Opinión
Ordenamiento real de Medina del Campo
Se trata de una recopilación de leyes dadas en las Cortes de Castilla, más algunas pragmáticas y cartas reales hasta completar ochenta y ocho piezas referentes a la gobernación del Reino, con especial atención a la administración de las ciudades, que fueron mandadas recopilar por el rey Juan II de Castilla (1406-1454), el largo reinado de casi cincuenta años, en el que se suceden considerables alternativas políticas. En esa etapa, Fernán Pérez de Guzmán redacta sus «Generaciones y Semblanzas», con personajes entre el reinado de Enrique III y el de sus hijos. Etapa históricamente compleja y desdotada de fuentes históricas que aporten información, aunque el análisis de la época tiene la fortuna de estar provisto de grandes historiadores medievalistas como son Ladero Quesada y Luis Suárez, con análisis de fuentes como la del halconero real Pedro Carrillo de Huete. Fue continuada por el obispo fray Lope de Barrientos, proporcionando un largo recorrido histórico. El estudio de las crónicas ha sido completado con una detenida crítica de los repertorios documentales.

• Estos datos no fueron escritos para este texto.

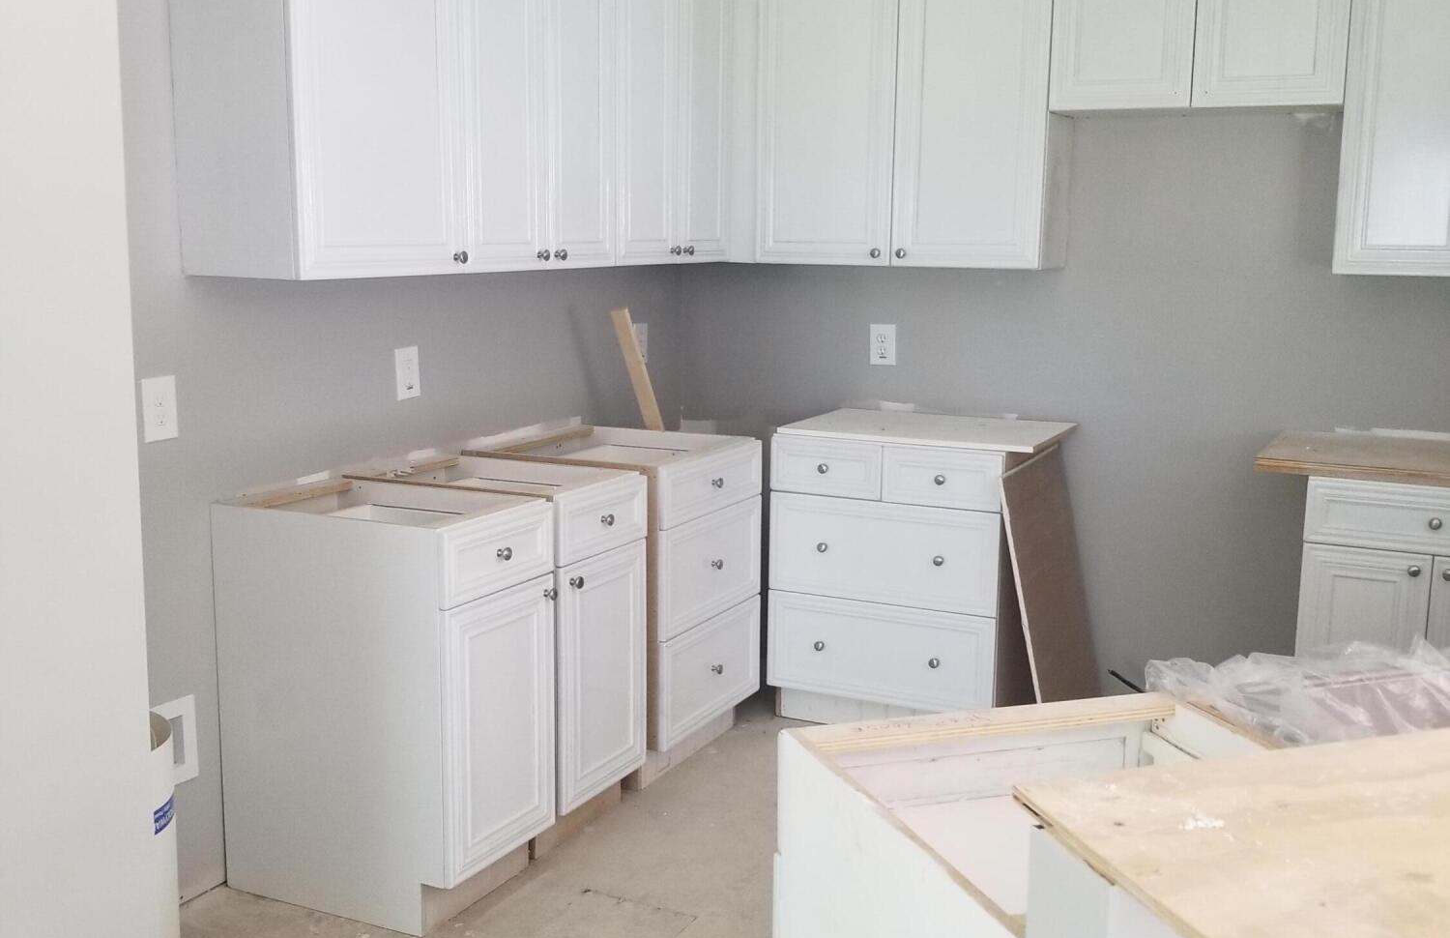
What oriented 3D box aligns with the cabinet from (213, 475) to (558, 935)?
[{"bbox_3d":[-0.767,0.512,3.318,0.628,0.889,0.407,6,11,27],"label":"cabinet"}]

Durante esta época histórica, el verdadero protagonista de ella fue el infante don Fernando de Antequera, pues al alcanzar la mayoría de edad el rey es desplazado del centro de atención por sus primos hermanos, los infantes de Aragón, y, por otra parte, por el privado don Álvaro de Luna. Ello origina una situación de fondo que se caracteriza por un reinado turbulento, un rey de carácter débil y pusilánime, que se inclinaba a olvidar los desmanes que contra su autoridad se perpetuaban. También su debilidad se manifestaba en su incapacidad para el gobierno; abandonaba éste en manos de privados, dueños absolutos de su voluntad. Por otra parte, Ruy Sánchez de Arévalo define al rey como «religioso católico de mucha oración, muy dado a lecturas, admirador de sabios y eruditos, de agudo ingenio, amante de la paz y compasivo con los pobres...». Añadía, respecto al privado Álvaro de Luna, que tenía fascinado al rey.

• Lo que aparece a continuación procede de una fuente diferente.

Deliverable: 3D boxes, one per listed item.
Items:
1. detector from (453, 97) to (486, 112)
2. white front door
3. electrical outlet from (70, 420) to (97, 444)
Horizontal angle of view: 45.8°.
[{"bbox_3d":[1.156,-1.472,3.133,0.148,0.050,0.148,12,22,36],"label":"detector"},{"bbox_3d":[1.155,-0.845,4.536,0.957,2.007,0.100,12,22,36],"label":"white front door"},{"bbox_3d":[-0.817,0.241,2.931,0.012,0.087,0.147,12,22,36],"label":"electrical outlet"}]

El historiador del Derecho Eduardo de Hinojosa, que ha estudiado a fondo la personalidad de Juan II, recoge y analiza como elemento clave de la personalidad del monarca la precipitación. Cuenta que estando don Juan estrechamente vigilado en 1444 en Tordesillas por su mayordomo mayor Ruy Díaz de Mendoza, le prohibió salir a cazar a caballo, ordenándole ir en mula, lo cual fue suficiente para que el rey corriera al mayordomo «con una espada en pos dél por palacio fasta lo lançar por una escalera abajo, pero que lo non alcanço». El desequilibrio de la personalidad del rey fue advertido por los personajes del reinado, entre ellos el privado Álvaro de Luna. Los infantes de Aragón y la nobleza en general comprendieron muy pronto la realidad del desequilibrio del monarca y el control ejercido por Álvaro de Luna desde el golpe de Tordesillas de 1420, que se extendió hasta la entrada en escena (verano de 1447) de la segunda esposa del Rey, Isabel de Portugal, que con sus encantos torció la voluntad real contra su valido. De Luna, igual que anteriormente con don Fernando de Antequera, insistió más fuertemente en la privanza, obteniendo rentas y cargos cada vez con más abundancia, hasta alcanzar un punto máximo. Fue el control político del Reino lo que hizo rebosar el ansia de poder al grupo encabezado por Álvaro de Luna, quien impuso una fórmula de control político con la formación de un Consejo reducido, en algunos momentos conocido como «Consejo secreto»; además del Condestable, los doctores Peribáñez y Diego Rodríguez, de Valladolid. Por este Consejo pasaba lo más secreto y arduo del Reino. Con un núcleo intimísimo y de máximo poder, no ya de consejo sino de decisión. Todo lo contrario se estrellaba inexorablemente en su solución.
La concertación de fuerzas del reino contra esta situación llevó la rebelión de Toledo a un motín confuso; fueron denunciados los «treinta años de tiranía del Condestable». La situación hizo entrar al Rey en un desenfreno, rompiendo el equilibrio. Una verdadera guerra civil rompió el vínculo. Don Álvaro de Luna fue ajusticiado y su cabeza colocada durante nueve días sobre una punta de hierro en el mismo cadalso. Fue ordenado leer el pregón: «Esta es la justicia que manda hacer el Rey».